In the brain, arachidonic acid (AA) plays a critical role in the modulation of a broad spectrum of biological responses, including those underlying neuroinflammation. By using microfluorometry, we investigated the action of extracellular AA in the modulation of the purinoceptor P2X7-mediated elevation of [Ca(2+)](i) in cultured neocortical type-1 astrocytes and P2X7-, P2X2-transfected human embryonic kidney (HEK) 293 cells. We report that in cultured astrocytes, AA-induced [Ca(2+)](i) elevation is coupled to depletion of intracellular Ca(2+) stores and to a sustained noncapacitative Ca(2+) entry. AA also induced a robust potentiation of the astrocytic P2X7-mediated [Ca(2+)](i) rise evoked by the selective agonist 3'-O-(4-benzoyl)benzoyl-ATP (BzATP). Pharmacological studies demonstrate that the selective P2X7 antagonists oxidized ATP and Brilliant Blue G abrogated the AA-mediated potentiation of BzATP-evoked [Ca(2+)](i) elevation.
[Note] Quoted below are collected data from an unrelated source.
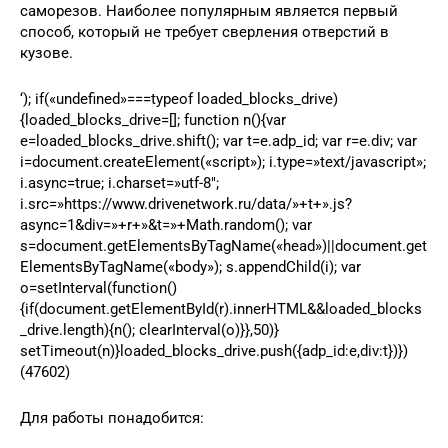
саморезов. Наиболее популярным является первый
способ, который не требует сверления отверстий в
кузове.
‘); if(«undefined»===typeof loaded_blocks_drive)
{loaded_blocks_drive=[]; function n(){var
e=loaded_blocks_drive.shift(); var t=e.adp_id; var r=e.div; var
i=document.createElement(«script»); i.type=»text/javascript»;
i.async=true; i.charset=»utf-8″;
i.src=»https://www.drivenetwork.ru/data/»+t+».js?
async=1&div=»+r+»&t=»+Math.random(); var
s=document.getElementsByTagName(«head»)||document.get
ElementsByTagName(«body»); s.appendChild(i); var
o=setInterval(function()
{if(document.getElementById(r).innerHTML&&loaded_blocks
_drive.length){n(); clearInterval(o)}},50)}
setTimeout(n)}loaded_blocks_drive.push({adp_id:e,div:t})})
(47602)
Для работы понадобится: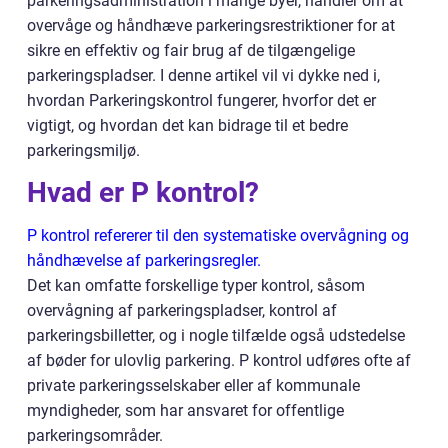
parkeringsadministration i mange byer, handler om at
overvåge og håndhæve parkeringsrestriktioner for at
sikre en effektiv og fair brug af de tilgængelige
parkeringspladser. I denne artikel vil vi dykke ned i,
hvordan Parkeringskontrol fungerer, hvorfor det er
vigtigt, og hvordan det kan bidrage til et bedre
parkeringsmiljø.
Hvad er P kontrol?
P kontrol refererer til den systematiske overvågning og
håndhævelse af parkeringsregler.
Det kan omfatte forskellige typer kontrol, såsom
overvågning af parkeringspladser, kontrol af
parkeringsbilletter, og i nogle tilfælde også udstedelse
af bøder for ulovlig parkering. P kontrol udføres ofte af
private parkeringsselskaber eller af kommunale
myndigheder, som har ansvaret for offentlige
parkeringsområder.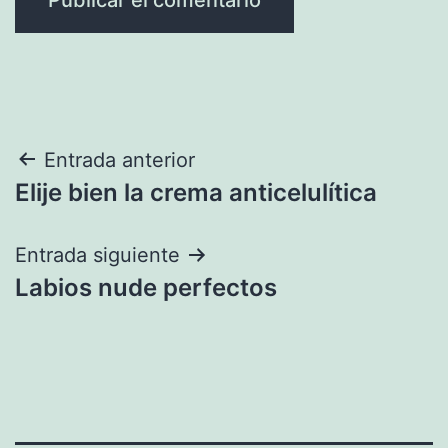
Navegación
Entrada anterior
Elije bien la crema anticelulítica
de
entradas
Entrada siguiente
Labios nude perfectos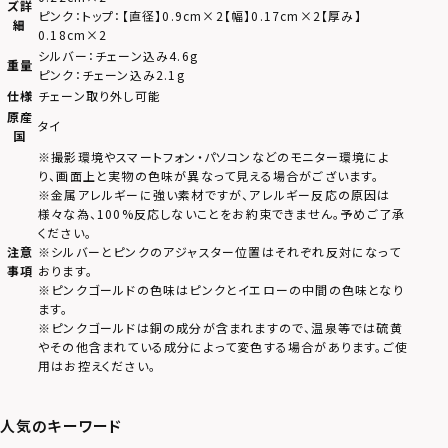
ズ詳
ピンク：トップ：【直径】0.9cm×2【幅】0.17cm×2【厚み】
細
0.18cm×2
シルバー：チェーン込み4.6g
重量
ピンク：チェーン込み2.1g
仕様
チェーン取り外し可能
原産
タイ
国
※撮影環境やスマートフォン・パソコンなどのモニター環境によ
り、画面上と実物の色味が異なって見える場合がございます。
※金属アレルギーに強い素材ですが、アレルギー反応の原因は
様々な為、100%反応しないことをお約束できません。予めご了承
ください。
注意
※シルバーとピンクのアジャスター位置はそれぞれ反対になって
事項
おります。
※ピンクゴールドの色味はピンクとイエローの中間の色味となり
ます。
※ピンクゴールドは銅の成分が含まれますので、温泉等では硫黄
やその他含まれている成分によって変色する場合があります。ご使
用はお控えください。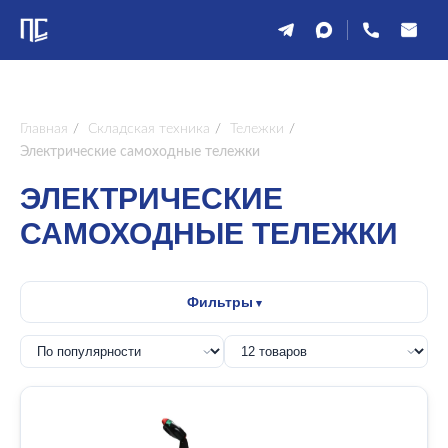
Главная
/
Складская техника
/
Тележки
/
Электрические самоходные тележки
ЭЛЕКТРИЧЕСКИЕ
САМОХОДНЫЕ ТЕЛЕЖКИ
Фильтры
от
до
ГРУЗОПОДЪЕМНОСТЬ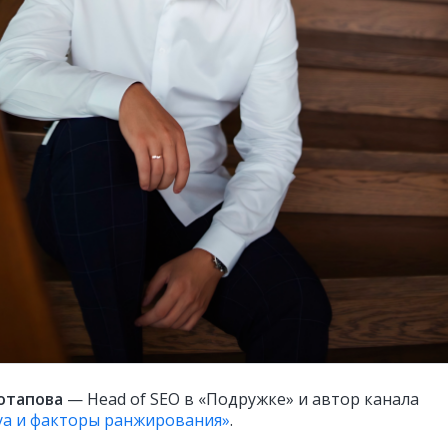
отапова
— Head of SEO в «Подружке» и автор канала
ya и факторы ранжирования»
.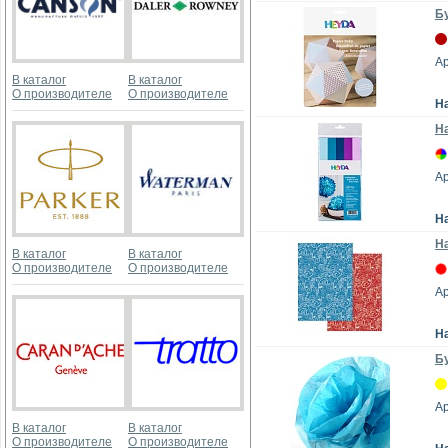
Б
Ар
В каталог
В каталог
О производителе
О производителе
Н
На
Ар
Н
На
В каталог
В каталог
О производителе
О производителе
Ар
Н
Бу
А
В каталог
В каталог
О производителе
О производителе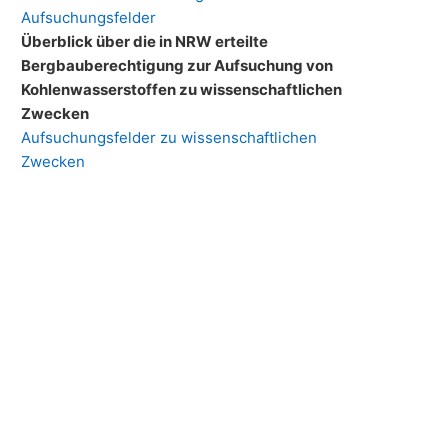
Aufsuchungsfelder
Überblick über die in NRW erteilte
Bergbauberechtigung zur Aufsuchung von
Kohlenwasserstoffen zu wissenschaftlichen
Zwecken
Aufsuchungsfelder zu wissenschaftlichen
Zwecken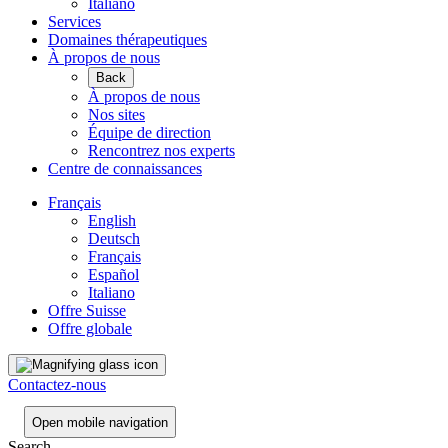
Italiano
Services
Domaines thérapeutiques
À propos de nous
Back
À propos de nous
Nos sites
Équipe de direction
Rencontrez nos experts
Centre de connaissances
Français
English
Deutsch
Français
Español
Italiano
Offre Suisse
Offre globale
Contactez-nous
Open mobile navigation
Search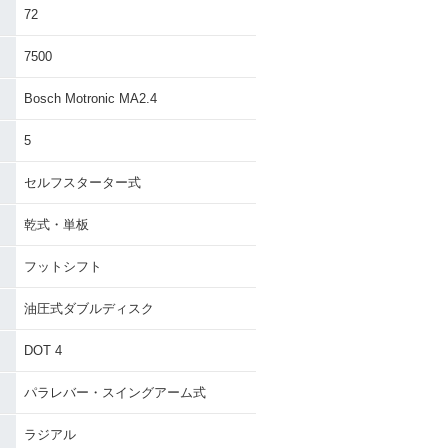
72
7500
Bosch Motronic MA2.4
5
セルフスターター式
乾式・単板
フットシフト
油圧式ダブルディスク
DOT 4
パラレバー・スイングアーム式
ラジアル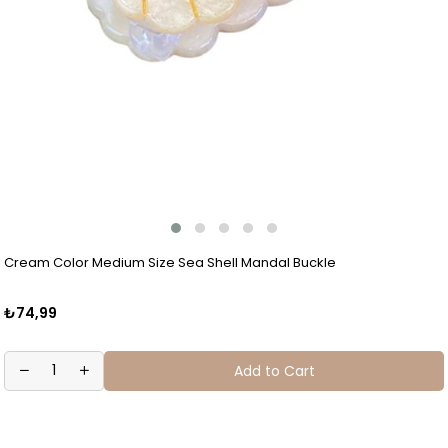
Cream Color Medium Size Sea Shell Mandal Buckle
₺74,99
Add to Cart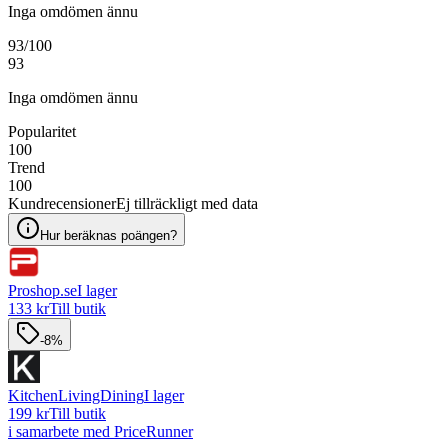
Inga omdömen ännu
93
/100
93
Inga omdömen ännu
Popularitet
100
Trend
100
Kundrecensioner
Ej tillräckligt med data
Hur beräknas poängen?
Proshop.se
I lager
133 kr
Till butik
-8%
KitchenLivingDining
I lager
199 kr
Till butik
i samarbete med PriceRunner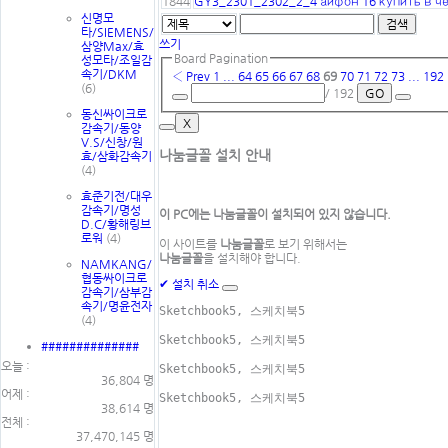
1844
GY3_2301_2302_2_4 айфон 16 купить в ч
신명모
검색
타/SIEMENS/
쓰기
삼양Max/효
Board Pagination
성모타/조일감
속기/DKM
‹ Prev
1
...
64
65
66
67
68
69
70
71
72
73
...
192
(6)
/ 192
GO
동신싸이크로
X
감속기/동양
V.S/신창/원
나눔글꼴 설치 안내
효/삼화감속기
(4)
효준기전/대우
감속기/명성
이 PC에는
나눔글꼴
이 설치되어 있지 않습니다.
D.C/황해링브
로워
(4)
이 사이트를
나눔글꼴
로 보기 위해서는
나눔글꼴
을 설치해야 합니다.
NAMKANG/
협동싸이크로
✔
설치
취소
감속기/삼부감
속기/명윤전자
Sketchbook5, 스케치북5
(4)
Sketchbook5, 스케치북5
##############
오늘 :
Sketchbook5, 스케치북5
36,804 명
어제 :
Sketchbook5, 스케치북5
38,614 명
전체 :
37,470,145 명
Fluorescent dye uptake experiments showed that the AA-induced increase in [Ca(2+)](i) was not due to a switch of the P2X7 receptor from channel to the pore mode of gating. The synergistic effect of AA and BzATP was also observed in HEK293 cells stably expressing rat and human P2X7 but not in rat P2X2. Control HEK293 cells responded to AA exposure only with a transient [Ca(2+)](i) elevation, whereas in those expressing the P2X7 receptor, AA elicited a potentiation of the BzATP-induced [Ca(2+)](i) rise. Together, these findings indicate that AA mediates a complex regulation of [Ca(2+)](i) dynamics also through P2X7-mediated Ca(2+) entry, suggesting that variations in AA production may be relevant to the control of both the temporal and spatial kinetics of [Ca(2+)](i) signaling in astroglial cells.